**Instruction A**: According to the fluency critique, where did a study have to appear to meet the panel's selection criteria?
**Instruction B**: In the fluency critique, rename "phonics" as "decoding" and write out the part that begins at the words "In her review" and stops after "on reading achievement.".
**Instruction C**: Write what comes next in the critique of the panel's fluency report, picking up from where it stops.

**Text to read**:
::::::::
More Smoke and Mirrors: A Critique of the National Reading Panel (NRP) Report on "Fluency"

Stephen Krashen
Phi Delta Kappan (October, 2001)

In her review of the National Reading Panel's (NRP) report on phonics,Elaine Garan concluded that the report involved "a limited number of studies of a narrow population. . ."1 In this note, I will argue that this problem is not limited to the section on phonics: It also applies to the NRP's section on "fluency." It is only by omitting a large number of relevant studies, and misinterpreting the ones that were included, that the NRP was able to reach the startling conclusion that there is no clear evidence that encouraging children to read more improves reading achievement.2


The selection criteria used by the NRP for selection of studies were as follows:
"1. The study had to be a research study that appeared to consider the effect of encouraging students to read more on reading achievement.
2. The study had to focus on English reading education, conducted with children (K-12).
3. The study itself had to appear in a refereed journal.
::::::::
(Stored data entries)
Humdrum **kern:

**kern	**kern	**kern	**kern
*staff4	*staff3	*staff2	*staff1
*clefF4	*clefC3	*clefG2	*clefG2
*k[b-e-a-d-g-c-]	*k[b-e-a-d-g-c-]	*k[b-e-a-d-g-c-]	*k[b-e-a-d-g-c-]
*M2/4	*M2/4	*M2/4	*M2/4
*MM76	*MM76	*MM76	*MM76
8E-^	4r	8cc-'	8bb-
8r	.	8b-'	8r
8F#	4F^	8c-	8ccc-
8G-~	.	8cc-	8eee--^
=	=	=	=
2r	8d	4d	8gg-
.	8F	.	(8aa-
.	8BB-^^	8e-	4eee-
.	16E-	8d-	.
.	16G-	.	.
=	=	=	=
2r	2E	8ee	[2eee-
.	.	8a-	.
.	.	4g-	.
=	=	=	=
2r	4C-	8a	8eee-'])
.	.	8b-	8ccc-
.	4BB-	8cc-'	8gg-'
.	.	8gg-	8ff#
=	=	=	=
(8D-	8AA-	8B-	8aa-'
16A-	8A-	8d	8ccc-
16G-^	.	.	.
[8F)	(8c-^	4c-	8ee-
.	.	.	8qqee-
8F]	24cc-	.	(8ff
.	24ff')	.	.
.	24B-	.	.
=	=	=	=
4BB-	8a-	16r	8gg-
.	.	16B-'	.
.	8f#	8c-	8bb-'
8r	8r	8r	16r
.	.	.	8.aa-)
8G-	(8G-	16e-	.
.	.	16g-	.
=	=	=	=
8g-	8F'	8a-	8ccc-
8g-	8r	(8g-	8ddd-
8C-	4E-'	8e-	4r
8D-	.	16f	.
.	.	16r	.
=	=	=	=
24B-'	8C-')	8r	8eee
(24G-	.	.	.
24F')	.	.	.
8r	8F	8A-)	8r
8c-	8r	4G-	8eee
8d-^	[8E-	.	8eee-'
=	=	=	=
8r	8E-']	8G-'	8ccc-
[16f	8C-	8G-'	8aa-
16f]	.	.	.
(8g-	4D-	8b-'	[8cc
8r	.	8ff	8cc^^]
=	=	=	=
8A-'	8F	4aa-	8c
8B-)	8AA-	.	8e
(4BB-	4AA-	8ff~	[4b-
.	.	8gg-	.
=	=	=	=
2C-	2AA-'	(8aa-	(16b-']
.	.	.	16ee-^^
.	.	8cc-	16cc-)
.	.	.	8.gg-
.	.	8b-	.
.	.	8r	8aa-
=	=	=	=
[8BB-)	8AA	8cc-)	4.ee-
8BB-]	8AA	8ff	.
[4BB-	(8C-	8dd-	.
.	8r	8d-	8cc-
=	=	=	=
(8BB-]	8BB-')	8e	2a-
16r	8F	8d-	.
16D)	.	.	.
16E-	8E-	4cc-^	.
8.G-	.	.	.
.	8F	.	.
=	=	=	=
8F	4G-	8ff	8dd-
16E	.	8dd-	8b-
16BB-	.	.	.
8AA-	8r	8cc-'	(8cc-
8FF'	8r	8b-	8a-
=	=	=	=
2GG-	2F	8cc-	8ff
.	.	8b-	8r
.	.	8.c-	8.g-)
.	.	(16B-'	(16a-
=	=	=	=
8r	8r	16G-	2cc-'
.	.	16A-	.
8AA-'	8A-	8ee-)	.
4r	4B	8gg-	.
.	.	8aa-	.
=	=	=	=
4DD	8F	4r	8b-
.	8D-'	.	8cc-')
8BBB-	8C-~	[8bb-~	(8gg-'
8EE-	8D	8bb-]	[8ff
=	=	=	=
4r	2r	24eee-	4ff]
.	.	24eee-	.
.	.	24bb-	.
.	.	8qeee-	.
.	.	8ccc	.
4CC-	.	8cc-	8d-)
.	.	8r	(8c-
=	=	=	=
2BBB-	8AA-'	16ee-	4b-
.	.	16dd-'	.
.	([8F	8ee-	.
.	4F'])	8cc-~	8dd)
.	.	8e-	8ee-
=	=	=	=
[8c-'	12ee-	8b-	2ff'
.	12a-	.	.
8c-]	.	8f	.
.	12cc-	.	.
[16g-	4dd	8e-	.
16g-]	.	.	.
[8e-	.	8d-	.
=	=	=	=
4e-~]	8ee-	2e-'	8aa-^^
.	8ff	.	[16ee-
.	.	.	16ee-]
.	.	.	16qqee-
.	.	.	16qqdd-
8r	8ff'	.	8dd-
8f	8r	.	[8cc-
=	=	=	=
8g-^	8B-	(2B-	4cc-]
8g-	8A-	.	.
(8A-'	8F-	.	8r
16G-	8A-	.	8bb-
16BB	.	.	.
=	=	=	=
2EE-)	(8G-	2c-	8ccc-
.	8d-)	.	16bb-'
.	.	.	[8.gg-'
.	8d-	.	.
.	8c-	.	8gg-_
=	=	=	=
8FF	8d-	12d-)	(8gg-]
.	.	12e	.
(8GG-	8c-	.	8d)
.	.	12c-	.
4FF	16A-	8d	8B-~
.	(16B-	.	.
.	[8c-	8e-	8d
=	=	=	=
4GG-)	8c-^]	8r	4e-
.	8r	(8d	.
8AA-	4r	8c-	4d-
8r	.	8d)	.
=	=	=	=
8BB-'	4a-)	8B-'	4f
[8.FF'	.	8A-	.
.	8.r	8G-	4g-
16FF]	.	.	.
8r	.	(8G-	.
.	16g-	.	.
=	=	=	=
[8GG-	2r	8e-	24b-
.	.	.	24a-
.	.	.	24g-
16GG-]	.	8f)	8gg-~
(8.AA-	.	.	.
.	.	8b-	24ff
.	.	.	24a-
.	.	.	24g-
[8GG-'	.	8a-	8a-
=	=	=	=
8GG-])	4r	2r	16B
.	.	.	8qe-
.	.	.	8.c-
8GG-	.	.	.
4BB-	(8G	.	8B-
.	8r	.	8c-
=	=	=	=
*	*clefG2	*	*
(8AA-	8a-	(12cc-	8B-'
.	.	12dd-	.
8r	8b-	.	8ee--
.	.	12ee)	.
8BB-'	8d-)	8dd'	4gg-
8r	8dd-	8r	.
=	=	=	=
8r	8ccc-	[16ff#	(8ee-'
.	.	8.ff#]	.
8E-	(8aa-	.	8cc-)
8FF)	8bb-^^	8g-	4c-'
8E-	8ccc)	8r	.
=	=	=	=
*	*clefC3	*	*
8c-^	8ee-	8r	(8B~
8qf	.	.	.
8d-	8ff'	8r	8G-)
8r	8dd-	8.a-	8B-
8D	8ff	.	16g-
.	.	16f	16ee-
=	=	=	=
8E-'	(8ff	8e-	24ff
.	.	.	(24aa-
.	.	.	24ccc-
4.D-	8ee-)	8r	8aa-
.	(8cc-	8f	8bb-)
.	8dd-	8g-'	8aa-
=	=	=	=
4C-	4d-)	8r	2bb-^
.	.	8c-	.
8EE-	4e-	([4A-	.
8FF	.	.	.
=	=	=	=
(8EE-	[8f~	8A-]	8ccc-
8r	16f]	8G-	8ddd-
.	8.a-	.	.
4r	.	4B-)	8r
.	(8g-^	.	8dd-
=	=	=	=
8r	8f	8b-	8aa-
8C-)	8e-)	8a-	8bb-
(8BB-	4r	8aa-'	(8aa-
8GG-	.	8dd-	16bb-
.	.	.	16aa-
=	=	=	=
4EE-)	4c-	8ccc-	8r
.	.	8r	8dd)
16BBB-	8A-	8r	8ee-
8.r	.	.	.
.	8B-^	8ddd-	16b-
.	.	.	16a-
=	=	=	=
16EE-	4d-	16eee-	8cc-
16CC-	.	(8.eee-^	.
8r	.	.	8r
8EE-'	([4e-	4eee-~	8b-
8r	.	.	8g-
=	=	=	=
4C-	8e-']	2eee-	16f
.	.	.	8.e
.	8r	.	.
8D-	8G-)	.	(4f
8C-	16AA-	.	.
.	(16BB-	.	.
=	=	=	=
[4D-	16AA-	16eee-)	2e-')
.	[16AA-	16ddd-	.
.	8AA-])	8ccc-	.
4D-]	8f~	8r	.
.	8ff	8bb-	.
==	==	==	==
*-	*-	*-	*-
::::::::
**Exercise result A**: In a refereed journal.

**Exercise result B**:
In her review of the National Reading Panel's (NRP) report on decoding,Elaine Garan concluded that the report involved "a limited number of studies of a narrow population. . ."1 In this note, I will argue that this problem is not limited to the section on decoding: It also applies to the NRP's section on "fluency." It is only by omitting a large number of relevant studies, and misinterpreting the ones that were included, that the NRP was able to reach the startling conclusion that there is no clear evidence that encouraging children to read more improves reading achievement.2


The selection criteria used by the NRP for selection of studies were as follows:
"1. The study had to be a research study that appeared to consider the effect of encouraging students to read more on reading achievement.

**Exercise result C**:
4. The study had to have been carried out with English language reading."3

The NRP claimed it could find only 14 studies that met these criteria.4 Of these, 10 were studies of the impact of sustained silent reading (SSR) programs in which some classtime is set aside for free voluntary reading with little or no "accountability." Of these 10, three had positive results, with the students who were engaged in free voluntary reading outperforming comparison groups. Another study showed positive results for one condition but not for other conditions, and the other studies showed no difference or no gains. Table 1 summarizes these outcomes.


Summary of National Reading Panel Results: Duration of Treatment and Outcomes5

DurationPositiveNo differenceNegative
Less than seven months280
7 months--1 year220
positive = students in sustained silent reading programs outperform comparisons
Results include ten studies, 14 comparisons

In other sections of the NRP report, such as the sections on phonics and phonemic awareness, the NRP listed studies that were excluded from its analysis. This was not done for the section on fluency. We do not know, therefore, which excluded studies were simply missed and which were rejected, nor do we know the specific rationale for their rejection.

In table 2, I present an "expanded" set of SSR studies in which tests of reading comprehension were used. Many of the studies summarized in table 2 meet the four criteria of the NRP and were apparently missed, but there were some "violations": A few were done with students slightly older than the age limit imposed by the NRP; in all cases, the subjects were undergraduate college students. Subjects in some of the studies were students of English as a second language.6 In several studies, students read in Spanish, not English; in these cases, the students were native speakers of Spanish. Finally, some studies were not published in refereed journals.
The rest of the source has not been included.